Quick Start: Hello-World Pipeline
The hello-world example provides a minimal introduction to the framework:
# 1. Build a docker image for hello-world pipeline
cosmos-curate image build --image-name cosmos-curate --image-tag hello-world --envs transformers
# 2. Download the GPT-2 model weights
cosmos-curate local launch --image-name cosmos-curate --image-tag hello-world -- pixi run python -m cosmos_curate.core.managers.model_cli download --models gpt2
# 3. Run the hello-world pipeline
cosmos-curate local launch --image-name cosmos-curate --image-tag hello-world --curator-path . -- pixi run python -m cosmos_curate.pipelines.examples.hello_world_pipeline
Production Video Pipeline Setup
For the full video curation pipeline, you'll need to build a more comprehensive Docker image and download additional model weights.
Build Docker Image
This step can take up to 45 minutes for a fresh build:
Download Model Weights
Download weights for all required models. This may take 10+ minutes, depending on network speed.
cosmos-curate local launch --image-name cosmos-curate --image-tag 1.0.0 -- pixi run python3 -m cosmos_curate.core.managers.model_cli download
Running the Split-Annotate Pipeline
The split-annotate pipeline handles the core video processing workflow:
Path Configuration
Important: Local paths refer to paths inside the container, not your local machine. Since
"${COSMOS_CURATE_LOCAL_WORKSPACE_PREFIX:-$HOME}/cosmos_curate_local_workspace"
is mounted to/config/
, local paths like~/cosmos_curate_local_workspace/foo/
should be specified as/config/foo/
in commands.
- Input/Output: Can use either local container paths or S3 paths
- Local Example: Videos in
~/cosmos_curate_local_workspace/raw_videos/
→ specify--input-video-path /config/raw_videos/
- S3 Example:
--input-video-path s3://bucket/raw_videos/
(ensure~/.aws/credentials
is configured) - Limitations: Spaces not allowed in S3 video paths
Basic Pipeline Execution
cosmos-curate local launch \
--image-name cosmos-curate --image-tag 1.0.0 --curator-path . \
-- pixi run python3 -m cosmos_curate.pipelines.video.run_pipeline split \
--input-video-path <local or s3 path containing input videos> \
--output-clip-path <local or s3 path to store output clips and metadata> \
--limit 1
Pipeline Workflow:
- Splits input videos into shorter clips based on scene transitions.

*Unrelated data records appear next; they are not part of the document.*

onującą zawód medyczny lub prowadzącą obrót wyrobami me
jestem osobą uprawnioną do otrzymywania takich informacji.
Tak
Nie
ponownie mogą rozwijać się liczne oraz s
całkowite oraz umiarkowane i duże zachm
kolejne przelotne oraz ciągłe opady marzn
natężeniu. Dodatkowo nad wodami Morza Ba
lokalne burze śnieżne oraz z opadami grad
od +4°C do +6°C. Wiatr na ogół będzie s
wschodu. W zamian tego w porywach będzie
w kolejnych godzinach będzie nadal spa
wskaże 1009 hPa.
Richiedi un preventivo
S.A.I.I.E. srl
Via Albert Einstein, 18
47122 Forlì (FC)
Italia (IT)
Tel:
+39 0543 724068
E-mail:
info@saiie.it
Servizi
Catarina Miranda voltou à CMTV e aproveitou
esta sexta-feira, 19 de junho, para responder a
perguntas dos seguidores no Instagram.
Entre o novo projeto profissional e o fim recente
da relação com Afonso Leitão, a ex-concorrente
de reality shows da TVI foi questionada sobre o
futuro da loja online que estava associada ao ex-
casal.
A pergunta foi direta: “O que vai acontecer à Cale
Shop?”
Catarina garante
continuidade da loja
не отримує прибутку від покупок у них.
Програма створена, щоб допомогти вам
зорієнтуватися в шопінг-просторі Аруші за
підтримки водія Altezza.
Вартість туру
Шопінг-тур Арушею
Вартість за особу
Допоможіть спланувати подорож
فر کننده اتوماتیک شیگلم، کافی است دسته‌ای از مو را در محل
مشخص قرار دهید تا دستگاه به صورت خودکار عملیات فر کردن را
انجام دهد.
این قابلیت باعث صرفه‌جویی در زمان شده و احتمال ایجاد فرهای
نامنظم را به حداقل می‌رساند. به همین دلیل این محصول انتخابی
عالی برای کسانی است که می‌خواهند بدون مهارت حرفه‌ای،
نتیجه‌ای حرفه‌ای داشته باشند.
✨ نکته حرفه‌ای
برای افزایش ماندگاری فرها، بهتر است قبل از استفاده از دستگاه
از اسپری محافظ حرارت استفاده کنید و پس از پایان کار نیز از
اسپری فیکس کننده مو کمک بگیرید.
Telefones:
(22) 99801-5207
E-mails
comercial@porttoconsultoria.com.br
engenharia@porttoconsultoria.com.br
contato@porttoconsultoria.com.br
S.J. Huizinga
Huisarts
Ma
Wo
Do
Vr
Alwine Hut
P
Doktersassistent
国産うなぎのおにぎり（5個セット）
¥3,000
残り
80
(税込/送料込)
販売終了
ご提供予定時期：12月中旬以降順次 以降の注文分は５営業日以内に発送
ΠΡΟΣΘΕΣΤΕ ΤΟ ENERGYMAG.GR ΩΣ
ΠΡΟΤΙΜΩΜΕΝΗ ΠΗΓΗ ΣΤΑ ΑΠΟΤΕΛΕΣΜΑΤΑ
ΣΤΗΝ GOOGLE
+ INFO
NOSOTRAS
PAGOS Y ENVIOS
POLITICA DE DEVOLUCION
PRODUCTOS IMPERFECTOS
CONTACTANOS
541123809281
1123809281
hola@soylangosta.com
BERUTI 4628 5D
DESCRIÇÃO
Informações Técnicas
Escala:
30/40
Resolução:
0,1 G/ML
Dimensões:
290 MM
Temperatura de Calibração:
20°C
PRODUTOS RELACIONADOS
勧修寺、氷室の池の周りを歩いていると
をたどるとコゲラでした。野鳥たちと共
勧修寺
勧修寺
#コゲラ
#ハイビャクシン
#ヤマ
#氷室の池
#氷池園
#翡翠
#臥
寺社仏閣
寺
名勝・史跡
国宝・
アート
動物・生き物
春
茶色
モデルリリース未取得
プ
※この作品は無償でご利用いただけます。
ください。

- Transcodes each clip to standard format.
- Generates motion and aesthetic scores (optional step).
- Creates descriptive captions for each 256-frame window.

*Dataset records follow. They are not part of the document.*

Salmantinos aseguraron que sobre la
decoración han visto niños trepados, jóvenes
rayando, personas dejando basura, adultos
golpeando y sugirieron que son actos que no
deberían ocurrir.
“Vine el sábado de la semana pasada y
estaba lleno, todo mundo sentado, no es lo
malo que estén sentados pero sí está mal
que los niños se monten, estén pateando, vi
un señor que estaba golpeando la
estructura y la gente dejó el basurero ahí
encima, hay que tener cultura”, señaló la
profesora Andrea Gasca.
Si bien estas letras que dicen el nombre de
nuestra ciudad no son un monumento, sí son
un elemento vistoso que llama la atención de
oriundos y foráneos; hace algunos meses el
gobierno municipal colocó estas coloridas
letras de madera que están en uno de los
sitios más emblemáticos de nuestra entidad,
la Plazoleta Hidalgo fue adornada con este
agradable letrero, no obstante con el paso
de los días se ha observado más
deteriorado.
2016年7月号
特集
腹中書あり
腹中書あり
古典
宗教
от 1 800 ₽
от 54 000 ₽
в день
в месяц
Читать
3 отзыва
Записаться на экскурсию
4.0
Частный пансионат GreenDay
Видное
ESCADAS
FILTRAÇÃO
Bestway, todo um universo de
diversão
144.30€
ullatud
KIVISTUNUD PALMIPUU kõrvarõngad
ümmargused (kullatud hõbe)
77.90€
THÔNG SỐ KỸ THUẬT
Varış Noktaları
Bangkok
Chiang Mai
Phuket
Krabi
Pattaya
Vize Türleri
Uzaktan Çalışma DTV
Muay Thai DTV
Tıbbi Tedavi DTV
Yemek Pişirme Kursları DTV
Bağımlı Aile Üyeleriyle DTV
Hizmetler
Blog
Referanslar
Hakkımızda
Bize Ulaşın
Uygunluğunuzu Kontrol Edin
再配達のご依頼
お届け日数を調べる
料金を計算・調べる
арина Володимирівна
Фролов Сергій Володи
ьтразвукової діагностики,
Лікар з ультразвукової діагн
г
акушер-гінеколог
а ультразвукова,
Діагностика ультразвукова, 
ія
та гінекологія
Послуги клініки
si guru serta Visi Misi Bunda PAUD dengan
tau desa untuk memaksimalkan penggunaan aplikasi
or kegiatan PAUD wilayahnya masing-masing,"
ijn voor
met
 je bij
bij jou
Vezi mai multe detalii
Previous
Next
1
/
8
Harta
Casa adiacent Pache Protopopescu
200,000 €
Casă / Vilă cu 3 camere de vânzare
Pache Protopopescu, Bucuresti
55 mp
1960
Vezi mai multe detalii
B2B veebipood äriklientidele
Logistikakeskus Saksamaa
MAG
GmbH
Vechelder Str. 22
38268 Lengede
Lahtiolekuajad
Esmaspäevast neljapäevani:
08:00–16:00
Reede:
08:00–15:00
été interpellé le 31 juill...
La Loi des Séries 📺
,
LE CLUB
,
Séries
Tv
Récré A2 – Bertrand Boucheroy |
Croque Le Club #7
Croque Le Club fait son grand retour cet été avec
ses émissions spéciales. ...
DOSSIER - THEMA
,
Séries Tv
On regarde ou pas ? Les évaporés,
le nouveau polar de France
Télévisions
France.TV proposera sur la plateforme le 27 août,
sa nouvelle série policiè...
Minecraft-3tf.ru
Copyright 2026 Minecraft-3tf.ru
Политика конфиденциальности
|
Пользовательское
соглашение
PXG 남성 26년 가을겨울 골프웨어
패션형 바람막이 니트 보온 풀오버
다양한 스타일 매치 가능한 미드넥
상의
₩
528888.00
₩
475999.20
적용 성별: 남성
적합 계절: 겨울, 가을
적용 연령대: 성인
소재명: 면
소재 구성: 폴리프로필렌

- Stores processed clips and metadata to the specified output path.
Generating Cosmos Predict 2 Datasets
To create datasets specifically for Cosmos Predict 2 Video2World post-training, use the following command:
cosmos-curate local launch \
--image-name cosmos-curate --image-tag 1.0.0 --curator-path . \
-- pixi run python3 -m cosmos_curate.pipelines.video.run_pipeline split \
--input-video-path <input_path> \
--output-clip-path <output_path> \
--generate-cosmos-predict-dataset predict2 \
--transnetv2-min-length-frames 120 \
--limit 1
This generates a cosmos_predict2_video2world_dataset/
subdirectory with the following structure:
cosmos_predict2_video2world_dataset/
├── metas/
│ ├── {clip-uuid}_{start_frame}_{end_frame}.txt
├── videos/
│ ├── {clip-uuid}_{start_frame}_{end_frame}.mp4
├── t5_xxl/
│ ├── {clip-uuid}_{start_frame}_{end_frame}.pickle
Useful Local Development Options
--curator-path
: Mounts the source code into the container, avoiding rebuilds during development.--limit
: Process only N videos (use small values like 1 for local testing to avoid memory issues).
SLURM Cluster Deployment
For large-scale processing on SLURM clusters, refer to the Launch Pipelines on SLURM section in the Cosmos-Curator documentation. This deployment mode provides maximum computational power for processing massive datasets in production environments.